§ WHAT THIS TASK INVOLVES: Filter the listing down to the lines containing the word "tail".

§ EXERCISE INPUTS:
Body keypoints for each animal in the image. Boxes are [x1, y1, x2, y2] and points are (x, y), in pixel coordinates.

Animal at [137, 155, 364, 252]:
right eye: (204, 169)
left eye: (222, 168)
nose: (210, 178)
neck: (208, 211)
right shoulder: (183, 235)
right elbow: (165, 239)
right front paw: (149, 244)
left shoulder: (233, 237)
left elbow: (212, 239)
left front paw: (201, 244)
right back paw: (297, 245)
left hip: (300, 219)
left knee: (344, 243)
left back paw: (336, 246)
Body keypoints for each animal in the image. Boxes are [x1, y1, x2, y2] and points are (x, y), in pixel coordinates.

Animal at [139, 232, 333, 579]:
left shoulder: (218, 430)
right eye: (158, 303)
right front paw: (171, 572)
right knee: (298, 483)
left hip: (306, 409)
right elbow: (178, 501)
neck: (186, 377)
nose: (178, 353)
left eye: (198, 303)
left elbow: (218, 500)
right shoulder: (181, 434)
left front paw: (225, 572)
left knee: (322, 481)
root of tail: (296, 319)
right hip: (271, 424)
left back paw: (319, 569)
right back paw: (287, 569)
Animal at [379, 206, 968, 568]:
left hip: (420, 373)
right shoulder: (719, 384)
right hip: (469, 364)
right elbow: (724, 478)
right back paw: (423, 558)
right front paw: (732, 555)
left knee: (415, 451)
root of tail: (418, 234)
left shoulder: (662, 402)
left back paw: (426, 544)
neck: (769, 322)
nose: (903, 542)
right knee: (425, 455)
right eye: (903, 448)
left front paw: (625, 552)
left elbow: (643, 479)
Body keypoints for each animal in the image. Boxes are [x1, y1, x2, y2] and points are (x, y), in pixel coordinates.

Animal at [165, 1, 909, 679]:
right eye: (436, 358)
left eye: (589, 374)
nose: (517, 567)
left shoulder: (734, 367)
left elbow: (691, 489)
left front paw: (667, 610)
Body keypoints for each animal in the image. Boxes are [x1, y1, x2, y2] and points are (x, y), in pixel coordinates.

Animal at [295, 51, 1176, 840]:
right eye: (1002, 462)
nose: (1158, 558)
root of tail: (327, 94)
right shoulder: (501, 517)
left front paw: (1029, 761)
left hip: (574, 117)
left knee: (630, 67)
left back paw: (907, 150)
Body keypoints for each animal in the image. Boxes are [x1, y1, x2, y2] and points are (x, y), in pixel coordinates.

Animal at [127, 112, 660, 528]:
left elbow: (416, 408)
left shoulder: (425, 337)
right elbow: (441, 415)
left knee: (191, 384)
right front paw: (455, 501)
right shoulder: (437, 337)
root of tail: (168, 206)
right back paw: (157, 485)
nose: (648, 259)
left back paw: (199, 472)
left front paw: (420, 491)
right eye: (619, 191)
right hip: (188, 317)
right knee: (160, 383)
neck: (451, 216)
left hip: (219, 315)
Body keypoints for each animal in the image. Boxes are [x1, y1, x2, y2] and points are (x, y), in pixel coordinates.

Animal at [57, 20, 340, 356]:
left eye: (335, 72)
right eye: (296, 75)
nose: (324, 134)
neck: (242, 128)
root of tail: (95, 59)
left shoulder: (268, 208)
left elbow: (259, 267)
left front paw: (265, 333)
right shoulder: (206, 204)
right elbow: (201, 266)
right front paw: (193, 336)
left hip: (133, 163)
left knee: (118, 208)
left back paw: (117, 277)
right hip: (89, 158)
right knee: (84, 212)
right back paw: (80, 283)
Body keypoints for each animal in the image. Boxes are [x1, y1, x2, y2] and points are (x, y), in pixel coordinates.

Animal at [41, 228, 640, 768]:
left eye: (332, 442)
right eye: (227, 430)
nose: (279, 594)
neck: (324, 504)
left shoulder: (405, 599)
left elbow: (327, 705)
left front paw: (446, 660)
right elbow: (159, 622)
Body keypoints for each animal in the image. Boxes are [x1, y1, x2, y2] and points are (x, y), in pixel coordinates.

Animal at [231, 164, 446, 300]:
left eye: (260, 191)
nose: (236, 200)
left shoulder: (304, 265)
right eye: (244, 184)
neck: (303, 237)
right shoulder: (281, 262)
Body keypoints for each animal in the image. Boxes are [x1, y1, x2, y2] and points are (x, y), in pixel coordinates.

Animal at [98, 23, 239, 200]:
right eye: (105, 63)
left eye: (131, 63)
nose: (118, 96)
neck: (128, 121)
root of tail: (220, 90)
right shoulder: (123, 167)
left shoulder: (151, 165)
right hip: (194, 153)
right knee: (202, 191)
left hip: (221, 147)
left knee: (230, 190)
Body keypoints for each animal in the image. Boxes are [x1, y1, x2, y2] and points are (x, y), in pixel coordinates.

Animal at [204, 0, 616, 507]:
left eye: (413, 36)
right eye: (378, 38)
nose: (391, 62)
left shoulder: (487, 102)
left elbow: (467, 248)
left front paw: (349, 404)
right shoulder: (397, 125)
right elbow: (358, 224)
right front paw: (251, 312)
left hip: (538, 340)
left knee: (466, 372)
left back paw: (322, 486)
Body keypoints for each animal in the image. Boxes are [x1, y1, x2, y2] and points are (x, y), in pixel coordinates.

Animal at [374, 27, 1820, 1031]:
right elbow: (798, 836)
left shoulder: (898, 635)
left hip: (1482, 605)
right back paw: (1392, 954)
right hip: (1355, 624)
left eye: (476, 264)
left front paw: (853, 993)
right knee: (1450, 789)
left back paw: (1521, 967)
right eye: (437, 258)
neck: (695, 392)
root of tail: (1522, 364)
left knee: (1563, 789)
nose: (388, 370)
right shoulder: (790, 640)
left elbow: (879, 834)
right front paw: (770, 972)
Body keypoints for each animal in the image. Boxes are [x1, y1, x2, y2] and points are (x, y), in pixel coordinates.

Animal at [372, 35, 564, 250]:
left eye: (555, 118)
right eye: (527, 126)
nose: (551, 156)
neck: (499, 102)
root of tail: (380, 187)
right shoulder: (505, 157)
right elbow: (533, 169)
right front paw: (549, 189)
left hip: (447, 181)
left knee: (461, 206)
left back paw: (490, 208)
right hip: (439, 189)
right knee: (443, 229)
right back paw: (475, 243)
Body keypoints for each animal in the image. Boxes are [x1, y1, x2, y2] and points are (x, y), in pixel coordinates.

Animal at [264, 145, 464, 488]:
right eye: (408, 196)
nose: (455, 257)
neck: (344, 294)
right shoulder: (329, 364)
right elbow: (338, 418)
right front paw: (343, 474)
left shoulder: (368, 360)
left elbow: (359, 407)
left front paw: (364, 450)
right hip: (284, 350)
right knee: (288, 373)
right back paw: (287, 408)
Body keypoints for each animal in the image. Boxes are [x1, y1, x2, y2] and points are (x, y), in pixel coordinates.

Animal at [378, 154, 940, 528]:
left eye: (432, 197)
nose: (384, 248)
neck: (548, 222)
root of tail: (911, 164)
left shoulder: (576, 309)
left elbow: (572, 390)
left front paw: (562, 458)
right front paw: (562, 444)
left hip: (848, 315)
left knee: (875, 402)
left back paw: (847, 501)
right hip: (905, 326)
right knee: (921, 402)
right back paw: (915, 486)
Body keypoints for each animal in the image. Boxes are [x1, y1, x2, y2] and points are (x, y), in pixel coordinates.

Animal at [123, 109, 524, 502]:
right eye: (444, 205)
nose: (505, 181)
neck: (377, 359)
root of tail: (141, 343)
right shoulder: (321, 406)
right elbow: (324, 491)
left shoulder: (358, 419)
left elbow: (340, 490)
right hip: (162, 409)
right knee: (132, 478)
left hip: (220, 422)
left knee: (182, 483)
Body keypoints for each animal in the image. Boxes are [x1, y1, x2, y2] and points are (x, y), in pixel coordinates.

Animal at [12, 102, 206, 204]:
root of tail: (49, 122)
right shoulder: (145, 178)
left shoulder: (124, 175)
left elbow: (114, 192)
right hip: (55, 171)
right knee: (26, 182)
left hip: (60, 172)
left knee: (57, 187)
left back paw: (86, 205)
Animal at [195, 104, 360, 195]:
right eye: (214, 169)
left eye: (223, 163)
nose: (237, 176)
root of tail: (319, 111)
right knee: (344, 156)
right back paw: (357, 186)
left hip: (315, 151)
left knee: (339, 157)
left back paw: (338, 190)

§ TASK RESPONSE:
root of tail: (296, 319)
root of tail: (418, 234)
root of tail: (327, 94)
root of tail: (168, 206)
root of tail: (95, 59)
root of tail: (220, 90)
root of tail: (1522, 364)
root of tail: (380, 187)
root of tail: (911, 164)
root of tail: (141, 343)
root of tail: (49, 122)
root of tail: (319, 111)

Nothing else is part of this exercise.